Why apparently having a hosting department is a bad idea
Hosting is a crucial business for websites. No matter how many talented developers you employ when the hosting breaks your website breaks. That’s why any company needs to care about its server admins and how they are organized.
Having a dedicated department seems to be the worst option.
There are roughly three options to organize admin work within web development.
- Outsourcing – choose a partner that does it all for you and works with you on the required solutions.
- Integration – get admins as part of your development team and have them work on the same projects.
- Encapsulation – form an admin department responsible for all things hosting.
I experienced all three by now as well as various variations and mixes.
Outsourcing is usually something done on a product basis. You host a website somewhere and work with their admins. However you don’t make them a strategic partner hosting all of your products. As a service provider these external guys are usually dedicated and have a strong interest to keep you as a client. That’s why they perform well.
Integration is usually found in larger companies. Admin people are part of the development team and are as dedicated and committed as the developers. They share the same goal and all pull on the same rope.

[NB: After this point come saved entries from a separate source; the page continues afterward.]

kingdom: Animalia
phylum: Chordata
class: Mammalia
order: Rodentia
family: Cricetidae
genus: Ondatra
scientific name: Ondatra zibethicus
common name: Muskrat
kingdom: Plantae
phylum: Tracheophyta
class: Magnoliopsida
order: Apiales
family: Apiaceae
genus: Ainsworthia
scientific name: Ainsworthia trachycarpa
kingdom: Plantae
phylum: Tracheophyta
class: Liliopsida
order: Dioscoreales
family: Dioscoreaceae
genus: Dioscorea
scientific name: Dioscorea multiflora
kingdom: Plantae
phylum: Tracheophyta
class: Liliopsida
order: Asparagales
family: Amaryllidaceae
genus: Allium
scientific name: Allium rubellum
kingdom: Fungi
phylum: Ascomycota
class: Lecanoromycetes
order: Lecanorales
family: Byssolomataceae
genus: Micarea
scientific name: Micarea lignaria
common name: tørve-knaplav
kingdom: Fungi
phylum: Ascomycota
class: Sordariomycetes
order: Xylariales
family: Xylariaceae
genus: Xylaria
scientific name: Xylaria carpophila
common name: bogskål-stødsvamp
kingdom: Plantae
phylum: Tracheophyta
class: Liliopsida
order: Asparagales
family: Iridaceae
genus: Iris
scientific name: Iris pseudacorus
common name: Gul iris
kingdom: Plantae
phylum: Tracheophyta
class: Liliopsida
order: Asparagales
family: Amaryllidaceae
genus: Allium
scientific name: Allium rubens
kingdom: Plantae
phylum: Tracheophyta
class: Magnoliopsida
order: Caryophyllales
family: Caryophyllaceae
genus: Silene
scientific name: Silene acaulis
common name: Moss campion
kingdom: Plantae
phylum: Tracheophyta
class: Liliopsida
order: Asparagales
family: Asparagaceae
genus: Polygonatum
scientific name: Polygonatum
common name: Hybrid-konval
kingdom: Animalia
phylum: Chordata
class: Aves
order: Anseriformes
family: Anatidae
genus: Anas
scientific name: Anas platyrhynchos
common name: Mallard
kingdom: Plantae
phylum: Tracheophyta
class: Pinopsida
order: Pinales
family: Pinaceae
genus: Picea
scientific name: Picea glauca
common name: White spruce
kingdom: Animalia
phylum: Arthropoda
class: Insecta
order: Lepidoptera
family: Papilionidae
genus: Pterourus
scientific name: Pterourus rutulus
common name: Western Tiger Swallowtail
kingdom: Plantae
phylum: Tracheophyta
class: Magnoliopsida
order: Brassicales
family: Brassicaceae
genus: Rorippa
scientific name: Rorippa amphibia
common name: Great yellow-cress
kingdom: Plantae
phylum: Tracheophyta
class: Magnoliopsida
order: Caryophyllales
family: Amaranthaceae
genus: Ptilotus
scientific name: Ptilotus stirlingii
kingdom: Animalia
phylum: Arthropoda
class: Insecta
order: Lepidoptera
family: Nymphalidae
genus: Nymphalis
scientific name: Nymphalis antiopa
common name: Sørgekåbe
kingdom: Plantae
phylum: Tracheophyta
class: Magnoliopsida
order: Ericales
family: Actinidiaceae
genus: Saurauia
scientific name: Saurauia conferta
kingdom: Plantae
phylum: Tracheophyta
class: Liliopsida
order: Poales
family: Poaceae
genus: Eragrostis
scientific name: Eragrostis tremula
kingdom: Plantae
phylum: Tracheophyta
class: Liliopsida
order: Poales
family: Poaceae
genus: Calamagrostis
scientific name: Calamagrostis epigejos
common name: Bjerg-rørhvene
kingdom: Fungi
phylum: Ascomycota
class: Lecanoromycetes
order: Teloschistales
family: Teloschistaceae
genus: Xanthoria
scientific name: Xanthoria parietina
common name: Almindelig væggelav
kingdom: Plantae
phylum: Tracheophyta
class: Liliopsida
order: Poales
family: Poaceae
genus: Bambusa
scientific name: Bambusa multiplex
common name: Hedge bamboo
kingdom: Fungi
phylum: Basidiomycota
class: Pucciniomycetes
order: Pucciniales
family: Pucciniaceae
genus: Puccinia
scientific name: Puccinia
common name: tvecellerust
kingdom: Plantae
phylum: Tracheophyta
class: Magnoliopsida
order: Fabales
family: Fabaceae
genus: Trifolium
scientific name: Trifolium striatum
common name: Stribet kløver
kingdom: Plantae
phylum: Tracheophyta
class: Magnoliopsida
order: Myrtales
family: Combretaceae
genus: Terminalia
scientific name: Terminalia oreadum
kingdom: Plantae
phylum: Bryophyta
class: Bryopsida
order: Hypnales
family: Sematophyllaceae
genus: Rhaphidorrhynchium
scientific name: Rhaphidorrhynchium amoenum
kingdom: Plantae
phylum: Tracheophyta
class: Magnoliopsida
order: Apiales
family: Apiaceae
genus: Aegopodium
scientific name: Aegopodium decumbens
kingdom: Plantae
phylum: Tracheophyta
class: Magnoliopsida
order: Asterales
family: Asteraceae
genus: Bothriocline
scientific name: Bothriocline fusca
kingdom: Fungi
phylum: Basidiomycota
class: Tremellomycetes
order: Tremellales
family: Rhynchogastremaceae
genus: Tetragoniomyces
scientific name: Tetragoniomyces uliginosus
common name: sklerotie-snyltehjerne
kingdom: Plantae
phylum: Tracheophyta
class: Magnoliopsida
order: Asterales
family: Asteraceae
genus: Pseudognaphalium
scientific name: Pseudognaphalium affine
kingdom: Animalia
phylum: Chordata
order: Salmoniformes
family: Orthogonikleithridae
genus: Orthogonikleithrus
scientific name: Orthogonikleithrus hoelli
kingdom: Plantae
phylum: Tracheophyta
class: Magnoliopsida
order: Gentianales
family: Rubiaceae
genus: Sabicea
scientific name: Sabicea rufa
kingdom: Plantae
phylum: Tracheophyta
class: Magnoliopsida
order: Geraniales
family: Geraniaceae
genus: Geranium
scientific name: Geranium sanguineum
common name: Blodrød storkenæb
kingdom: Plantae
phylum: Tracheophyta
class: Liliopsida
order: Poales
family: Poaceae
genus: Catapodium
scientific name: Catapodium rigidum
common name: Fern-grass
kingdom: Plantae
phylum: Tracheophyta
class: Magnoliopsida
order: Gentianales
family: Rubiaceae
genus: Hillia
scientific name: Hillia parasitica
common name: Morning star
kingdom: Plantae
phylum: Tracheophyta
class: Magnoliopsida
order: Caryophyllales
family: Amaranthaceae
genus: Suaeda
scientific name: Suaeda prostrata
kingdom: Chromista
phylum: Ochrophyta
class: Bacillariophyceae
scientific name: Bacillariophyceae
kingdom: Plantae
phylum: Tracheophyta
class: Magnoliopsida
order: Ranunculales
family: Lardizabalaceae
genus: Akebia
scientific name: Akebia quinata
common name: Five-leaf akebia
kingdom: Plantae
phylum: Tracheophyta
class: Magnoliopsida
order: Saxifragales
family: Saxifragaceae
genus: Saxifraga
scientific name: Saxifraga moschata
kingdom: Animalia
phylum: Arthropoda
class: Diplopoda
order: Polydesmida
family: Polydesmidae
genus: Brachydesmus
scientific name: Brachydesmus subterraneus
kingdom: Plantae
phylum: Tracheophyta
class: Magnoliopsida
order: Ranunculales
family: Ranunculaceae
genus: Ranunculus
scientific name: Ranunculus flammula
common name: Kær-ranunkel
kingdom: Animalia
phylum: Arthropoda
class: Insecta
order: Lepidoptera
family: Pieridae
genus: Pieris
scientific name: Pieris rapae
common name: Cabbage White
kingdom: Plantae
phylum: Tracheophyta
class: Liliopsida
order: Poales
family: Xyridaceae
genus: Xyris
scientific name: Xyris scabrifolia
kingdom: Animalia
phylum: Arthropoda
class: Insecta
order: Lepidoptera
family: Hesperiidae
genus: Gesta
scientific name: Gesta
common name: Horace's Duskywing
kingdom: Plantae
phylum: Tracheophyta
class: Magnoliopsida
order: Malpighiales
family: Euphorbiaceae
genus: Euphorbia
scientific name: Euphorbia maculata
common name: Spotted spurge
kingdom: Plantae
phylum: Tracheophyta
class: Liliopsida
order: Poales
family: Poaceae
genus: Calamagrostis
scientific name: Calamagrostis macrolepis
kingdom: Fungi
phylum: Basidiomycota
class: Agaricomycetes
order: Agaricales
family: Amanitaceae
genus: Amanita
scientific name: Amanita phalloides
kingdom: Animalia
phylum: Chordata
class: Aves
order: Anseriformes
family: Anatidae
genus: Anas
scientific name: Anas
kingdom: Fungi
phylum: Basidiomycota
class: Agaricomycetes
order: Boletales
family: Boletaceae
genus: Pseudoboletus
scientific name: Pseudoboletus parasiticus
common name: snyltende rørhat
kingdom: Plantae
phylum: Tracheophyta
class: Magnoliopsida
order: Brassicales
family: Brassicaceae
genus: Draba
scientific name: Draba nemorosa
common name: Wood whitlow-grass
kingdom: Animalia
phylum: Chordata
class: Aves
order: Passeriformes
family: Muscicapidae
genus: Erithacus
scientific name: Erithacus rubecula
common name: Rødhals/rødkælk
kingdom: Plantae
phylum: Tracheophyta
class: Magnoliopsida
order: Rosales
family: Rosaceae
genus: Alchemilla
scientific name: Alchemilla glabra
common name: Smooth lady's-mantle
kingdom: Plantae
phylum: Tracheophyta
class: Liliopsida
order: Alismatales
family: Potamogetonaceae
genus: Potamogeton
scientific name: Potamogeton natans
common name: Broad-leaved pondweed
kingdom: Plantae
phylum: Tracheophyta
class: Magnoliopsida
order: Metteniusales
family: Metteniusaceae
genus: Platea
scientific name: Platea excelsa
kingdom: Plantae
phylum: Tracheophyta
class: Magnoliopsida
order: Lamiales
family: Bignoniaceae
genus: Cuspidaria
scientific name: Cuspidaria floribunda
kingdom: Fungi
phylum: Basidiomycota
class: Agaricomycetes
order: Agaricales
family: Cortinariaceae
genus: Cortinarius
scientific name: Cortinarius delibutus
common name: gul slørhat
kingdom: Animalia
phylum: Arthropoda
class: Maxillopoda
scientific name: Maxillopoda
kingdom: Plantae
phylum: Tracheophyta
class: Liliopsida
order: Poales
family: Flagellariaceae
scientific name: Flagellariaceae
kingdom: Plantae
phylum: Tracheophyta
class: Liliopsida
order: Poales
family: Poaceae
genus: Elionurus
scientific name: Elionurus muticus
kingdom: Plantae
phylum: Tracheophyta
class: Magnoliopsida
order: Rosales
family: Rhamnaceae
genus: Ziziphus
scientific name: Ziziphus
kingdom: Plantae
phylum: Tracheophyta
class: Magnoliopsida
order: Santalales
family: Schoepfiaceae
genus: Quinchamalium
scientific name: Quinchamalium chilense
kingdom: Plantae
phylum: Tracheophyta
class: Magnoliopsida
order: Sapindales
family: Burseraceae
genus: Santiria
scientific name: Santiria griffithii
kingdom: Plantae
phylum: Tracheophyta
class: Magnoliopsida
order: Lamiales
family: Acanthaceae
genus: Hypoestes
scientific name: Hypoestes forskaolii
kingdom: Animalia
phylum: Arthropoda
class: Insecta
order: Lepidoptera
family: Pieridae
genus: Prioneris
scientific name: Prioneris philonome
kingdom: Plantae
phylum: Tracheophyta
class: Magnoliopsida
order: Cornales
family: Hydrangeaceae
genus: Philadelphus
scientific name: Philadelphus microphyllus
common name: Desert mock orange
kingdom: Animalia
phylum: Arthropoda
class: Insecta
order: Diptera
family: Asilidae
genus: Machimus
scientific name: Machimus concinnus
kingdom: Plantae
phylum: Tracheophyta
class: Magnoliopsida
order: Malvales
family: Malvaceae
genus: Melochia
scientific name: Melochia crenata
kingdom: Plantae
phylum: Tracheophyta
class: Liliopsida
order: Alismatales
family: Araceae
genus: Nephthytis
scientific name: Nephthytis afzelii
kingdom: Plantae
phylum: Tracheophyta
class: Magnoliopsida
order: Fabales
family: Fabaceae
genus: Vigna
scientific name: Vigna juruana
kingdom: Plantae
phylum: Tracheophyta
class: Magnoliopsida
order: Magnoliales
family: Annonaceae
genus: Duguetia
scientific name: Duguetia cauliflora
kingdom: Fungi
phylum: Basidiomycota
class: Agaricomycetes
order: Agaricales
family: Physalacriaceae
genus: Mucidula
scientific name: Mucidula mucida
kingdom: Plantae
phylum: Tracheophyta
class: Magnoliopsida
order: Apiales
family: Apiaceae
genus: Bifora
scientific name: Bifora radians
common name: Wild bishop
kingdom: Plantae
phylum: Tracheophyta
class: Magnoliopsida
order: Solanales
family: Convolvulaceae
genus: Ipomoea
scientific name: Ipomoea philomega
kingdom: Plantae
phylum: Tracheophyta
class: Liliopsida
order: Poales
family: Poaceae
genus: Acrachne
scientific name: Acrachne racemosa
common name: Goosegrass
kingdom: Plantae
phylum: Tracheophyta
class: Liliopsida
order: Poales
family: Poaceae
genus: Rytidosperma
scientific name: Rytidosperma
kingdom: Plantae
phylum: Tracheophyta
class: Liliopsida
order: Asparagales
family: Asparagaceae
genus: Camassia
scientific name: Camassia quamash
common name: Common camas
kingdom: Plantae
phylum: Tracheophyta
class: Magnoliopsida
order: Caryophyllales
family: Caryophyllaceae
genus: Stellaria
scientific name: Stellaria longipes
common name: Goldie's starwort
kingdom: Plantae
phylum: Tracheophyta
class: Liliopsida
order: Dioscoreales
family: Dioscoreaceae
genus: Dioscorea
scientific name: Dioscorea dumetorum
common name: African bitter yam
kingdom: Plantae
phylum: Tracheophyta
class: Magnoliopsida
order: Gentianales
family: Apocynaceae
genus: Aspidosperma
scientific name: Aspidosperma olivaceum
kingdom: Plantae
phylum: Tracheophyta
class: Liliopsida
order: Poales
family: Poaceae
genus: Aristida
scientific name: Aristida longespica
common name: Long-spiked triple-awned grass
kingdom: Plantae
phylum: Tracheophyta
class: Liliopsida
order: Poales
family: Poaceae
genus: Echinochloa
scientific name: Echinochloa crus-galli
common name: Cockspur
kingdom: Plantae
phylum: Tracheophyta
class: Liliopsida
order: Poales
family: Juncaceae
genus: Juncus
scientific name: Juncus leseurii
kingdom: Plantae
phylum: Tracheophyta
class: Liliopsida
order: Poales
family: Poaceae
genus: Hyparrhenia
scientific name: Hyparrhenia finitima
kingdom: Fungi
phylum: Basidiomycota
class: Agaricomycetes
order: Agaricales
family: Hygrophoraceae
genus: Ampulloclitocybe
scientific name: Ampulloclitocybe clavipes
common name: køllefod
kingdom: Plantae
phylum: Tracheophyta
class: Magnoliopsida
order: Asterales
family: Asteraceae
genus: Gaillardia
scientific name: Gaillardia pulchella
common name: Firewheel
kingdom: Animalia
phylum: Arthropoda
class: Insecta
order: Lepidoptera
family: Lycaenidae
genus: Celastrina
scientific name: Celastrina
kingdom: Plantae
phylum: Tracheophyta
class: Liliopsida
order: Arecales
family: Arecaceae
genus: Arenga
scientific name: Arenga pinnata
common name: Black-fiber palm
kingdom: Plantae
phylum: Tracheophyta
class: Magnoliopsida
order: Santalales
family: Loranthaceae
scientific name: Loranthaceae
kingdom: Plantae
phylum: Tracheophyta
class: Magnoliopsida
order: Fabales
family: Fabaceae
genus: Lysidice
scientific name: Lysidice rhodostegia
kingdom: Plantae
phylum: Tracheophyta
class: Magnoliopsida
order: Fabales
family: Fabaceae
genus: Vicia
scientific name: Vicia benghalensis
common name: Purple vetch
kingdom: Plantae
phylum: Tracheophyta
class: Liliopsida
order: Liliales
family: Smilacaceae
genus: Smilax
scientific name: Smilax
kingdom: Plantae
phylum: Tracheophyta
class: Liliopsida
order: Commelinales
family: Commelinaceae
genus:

A dedicated department however – and I experienced this twice – has only one goal and that is to have everything running. All products at once. Usually these departments are at the far end of the food chain as nobody at management understands the difference between administrating some storage servers for exchanging documents.
That’s why these department are forced to save costs which they try by standardisation of processes and infrastructure.
The conflict rises as goals differ between products and administration. You get different timings and different investments. If you push a new product you will get some investment for it to get development going but your admin staff will most likely not participate in that and will most likely be a bottleneck.
Usually those departments draw a clear line of permissions and responsibilities. Your code. Our servers. Do not interfere.
In other words your development team can not possibly do anything on the servers on their own. Imagine times of having not enough admins in the department. Imagine urgent changes that need to go live. Imagine holidays and sickness. It’s not at all a rare situation that all of these happen at once. Even constantly. Deadlock is always close.
I would at all times recommend a clever mix of outsourcing and integration. Outsource the hardware stuff to a solid partner that knows how to scale. Amazon would be a good option. Integrate admin resources per product to steer that service to fully support your product strategy.